Saturday, October 17, 2020

NewFest Spotlight: Forgotten Roads

I’m delighted to be covering a number of selections from the 32nd Annual New York LGBTQ+ Film Festival, NewFest. The festival runs October 16th-27th, 2020, and films are available to watch anywhere in the United States during that time.

Forgotten Roads
Directed by Nicol Ruiz Benavides
Ticket Information

It’s rare to find a film with an older woman as its protagonist, and it’s even rarer that the story centered around her won’t depend on a younger character and her relationship with them. The notion that a senior citizen could be appealing enough to audiences to anchor a film isn’t widely accepted, and therefore it’s particularly refreshing to find the instances where that’s precisely the case. Unsurprisingly, these atypical projects are especially interesting since they spotlight a segment of the population that is often written off by many as less relevant than younger generations.

Claudina (Rosa Ramirez) is a seventy-year-old woman in Chile who moves from the countryside following the death of her husband to move in with her daughter, Alejandra (Gabriela Arancibia). The rapport she has with Alejandra is less than warm, though she loves seeing her grandson Cristóbal (Cristóbal Ruiz). Her lackluster outlook on life changes when she meets her new neighbor Elsa (Romana Satt). Despite the fact that Elsa is married, the two begin a romantic relationship that makes Claudina feel truly alive. Their romance blossoms in a quiet town that tends toward the traditional aside from its intense preoccupation with UFO sightings.

This film is quite slow despite its brief seventy-one-minute runtime, in no hurry to have Claudina find herself as she adjusts to a new living experience and life without a partner. But it comes alive as Claudina rediscovers the passion that she has not felt for a long time, something that Elsa triggers for her and feeds into with her recognition of Claudina for the person that she is. Since the town is small and hardly anonymous, Claudina’s actions, however private they may seem, are not guaranteed to stay that way, presenting yet another obstacle to her happiness since her daughter does not want to feel judged for the choices Claudina makes for her own life.

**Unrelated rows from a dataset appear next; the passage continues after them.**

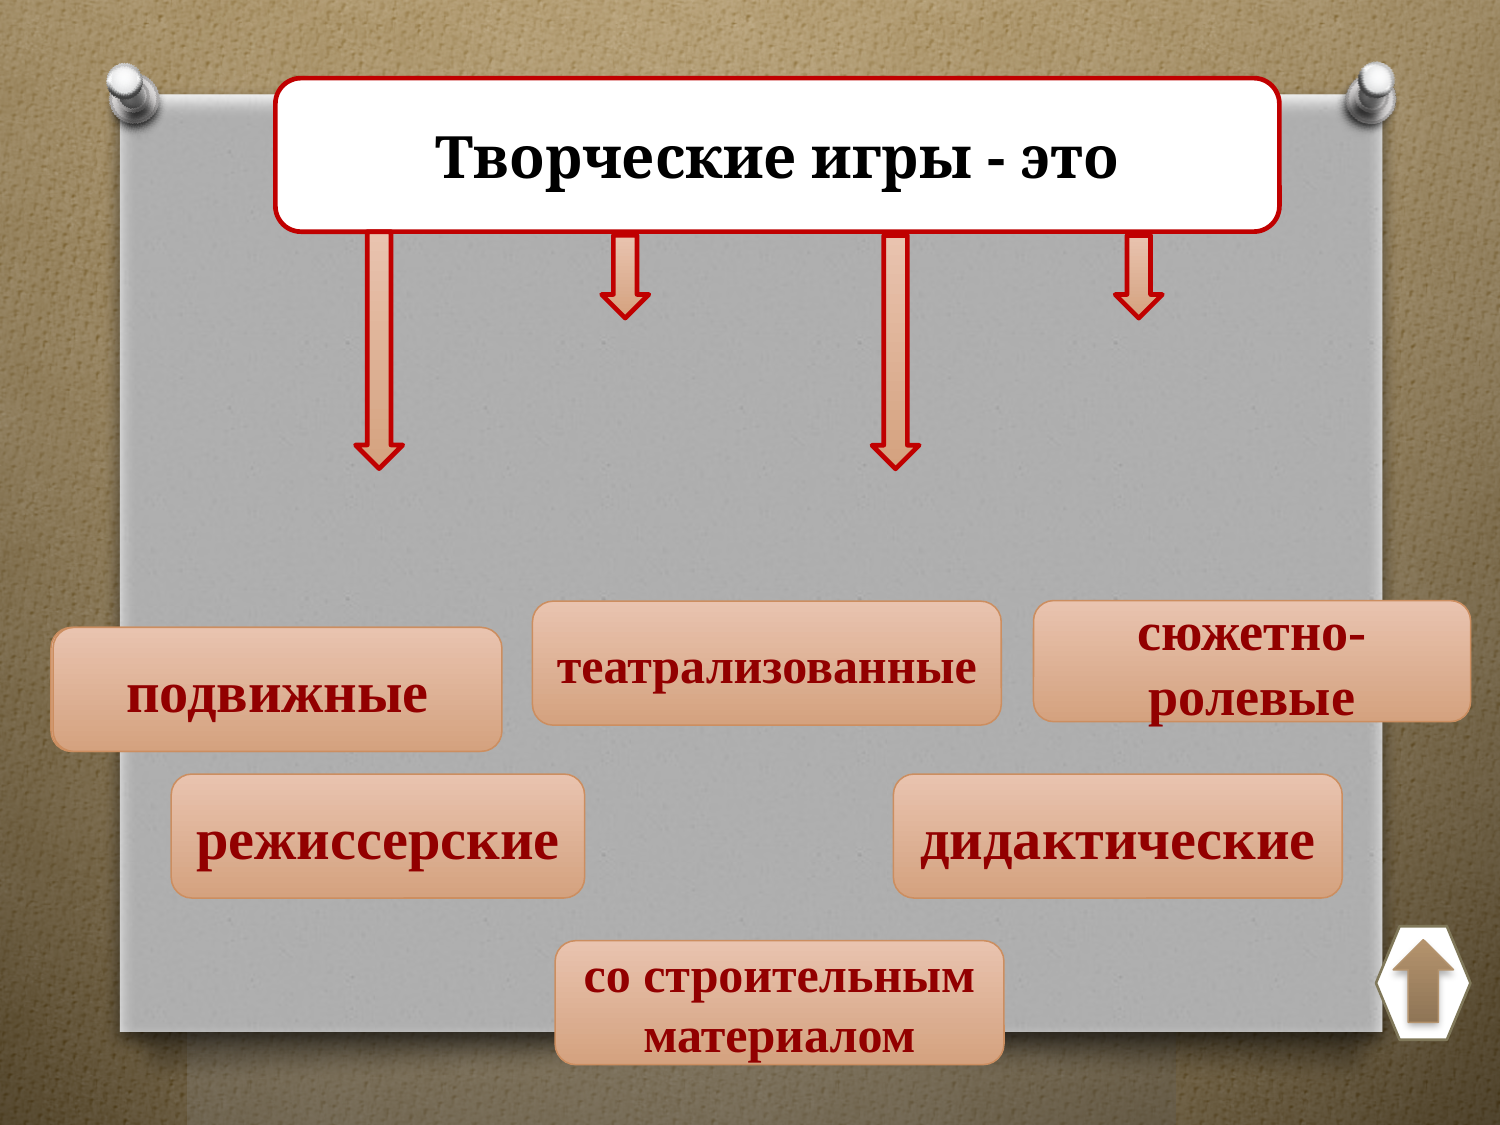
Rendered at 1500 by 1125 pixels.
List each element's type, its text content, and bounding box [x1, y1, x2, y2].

picture [75, 29, 198, 153]
text_box сюжетно-ролевые [1032, 599, 1472, 723]
text_box со строительным материалом [554, 939, 1005, 1066]
picture [1317, 35, 1439, 156]
text_box [354, 230, 404, 470]
text_box [1392, 939, 1455, 1024]
text_box режиссерские [170, 773, 586, 899]
text_box Творческие игры - это [274, 76, 1281, 233]
text_box [1374, 924, 1472, 1042]
text_box [1114, 234, 1164, 319]
text_box дидактические [892, 773, 1344, 899]
text_box театрализованные [531, 600, 1003, 726]
text_box [871, 234, 920, 470]
text_box [600, 234, 650, 319]
text_box подвижные [52, 626, 503, 753]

Ramirez and Satt deliver tender performances that help to give this film its poignant and accessible feel. The incorporation of the town-wide obsession with extraterrestrial life serves as an odd addition, though the frequent flashes of light that come at unexpected moments each night serve as an opportunity for Claudina to reexamine her reality, suddenly illuminated when she isn’t expecting it and ready to return to normal almost right away with no definitive proof of what may have transpired. This film feels a bit like an extended version of that dreamlike state, an imagined existence for Claudina that has the chance to become real so long after she had ever hoped to forge her own path in life. It’s not always riveting, but it is a decent and worthwhile story.